● **Entries provided**:
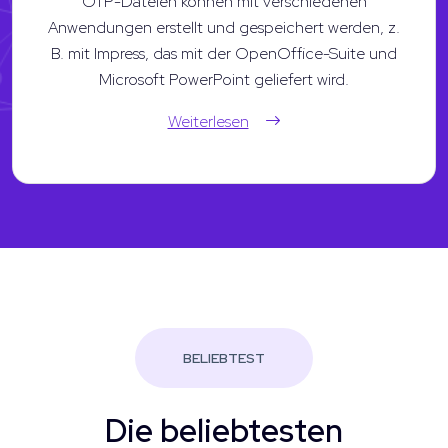
OTP-Dateien können mit verschiedenen
Anwendungen erstellt und gespeichert werden, z.
B. mit Impress, das mit der OpenOffice-Suite und
Microsoft PowerPoint geliefert wird.
Weiterlesen
BELIEBTEST
Die beliebtesten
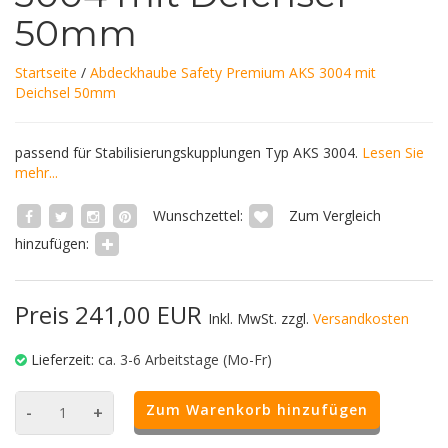
50mm
Startseite
/
Abdeckhaube Safety Premium AKS 3004 mit
Deichsel 50mm
passend für Stabilisierungskupplungen Typ AKS 3004.
Lesen Sie
mehr...
Wunschzettel:
Zum Vergleich
hinzufügen:
Preis 241,00 EUR
Inkl. MwSt. zzgl.
Versandkosten
Lieferzeit:
ca. 3-6 Arbeitstage (Mo-Fr)
Zum Warenkorb hinzufügen
-
+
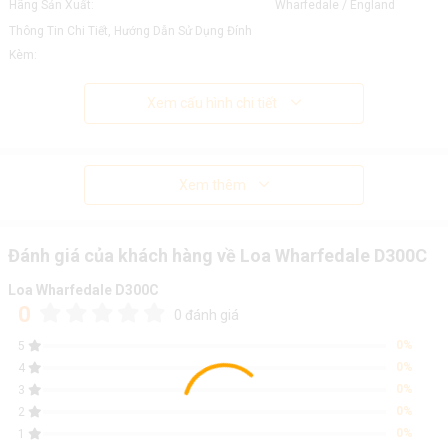
Hãng Sản Xuất:
Wharfedale / England
Thông Tin Chi Tiết, Hướng Dẫn Sử Dụng Đính
Kèm:
Xem cấu hình chi tiết
Xem thêm
Đánh giá của khách hàng về Loa Wharfedale D300C
Loa Wharfedale D300C
0
0 đánh giá
0%
5
0%
4
0%
3
0%
2
0%
1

● **Aim of the task**:
Your answer must consist of every line from the listing that holds the string "hinzufügen".

● **Response area**:
hinzufügen:
Zum Warenkorb hinzufügen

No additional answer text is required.